▶ **Work instruction**: List each line of the data that holds the string "pitch", please.

▶ **Data for this task**:
□ □ □ □ □ □ □

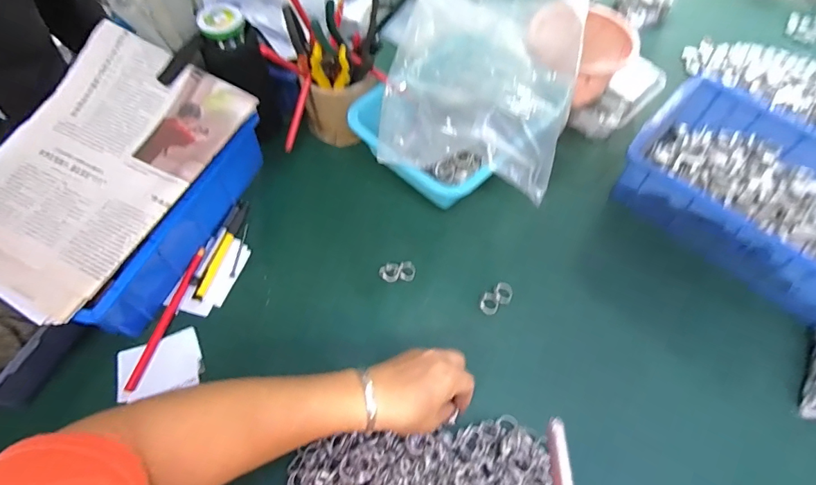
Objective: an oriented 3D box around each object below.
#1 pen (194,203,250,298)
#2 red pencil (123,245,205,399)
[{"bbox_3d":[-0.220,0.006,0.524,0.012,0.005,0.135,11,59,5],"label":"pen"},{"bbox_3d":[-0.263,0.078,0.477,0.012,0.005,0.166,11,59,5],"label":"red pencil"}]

□ □ □ □ □ □ □

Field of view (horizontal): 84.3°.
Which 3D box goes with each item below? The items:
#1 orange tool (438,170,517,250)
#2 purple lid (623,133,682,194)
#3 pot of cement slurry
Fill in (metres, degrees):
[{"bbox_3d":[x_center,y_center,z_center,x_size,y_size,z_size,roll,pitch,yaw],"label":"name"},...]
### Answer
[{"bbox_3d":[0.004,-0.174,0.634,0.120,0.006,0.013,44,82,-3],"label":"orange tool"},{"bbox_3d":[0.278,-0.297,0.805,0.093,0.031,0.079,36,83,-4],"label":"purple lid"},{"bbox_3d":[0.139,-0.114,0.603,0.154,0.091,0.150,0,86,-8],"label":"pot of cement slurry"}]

□ □ □ □ □ □ □

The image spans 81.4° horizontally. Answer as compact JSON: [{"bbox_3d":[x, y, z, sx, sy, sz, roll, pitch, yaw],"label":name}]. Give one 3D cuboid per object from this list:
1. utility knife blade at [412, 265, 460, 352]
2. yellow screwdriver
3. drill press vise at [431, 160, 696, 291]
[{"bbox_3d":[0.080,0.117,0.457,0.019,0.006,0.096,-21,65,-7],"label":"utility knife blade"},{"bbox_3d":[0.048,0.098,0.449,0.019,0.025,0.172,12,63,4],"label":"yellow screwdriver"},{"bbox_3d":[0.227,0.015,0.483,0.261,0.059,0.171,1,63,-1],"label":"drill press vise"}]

□ □ □ □ □ □ □

▶ **Expected output**:
[{"bbox_3d":[x_center,y_center,z_center,x_size,y_size,z_size,roll,pitch,yaw],"label":"name"},...]
The image spans 81.4° horizontally. Answer as compact JSON: [{"bbox_3d":[x, y, z, sx, sy, sz, roll, pitch, yaw],"label":name}]. Give one 3D cuboid per object from this list:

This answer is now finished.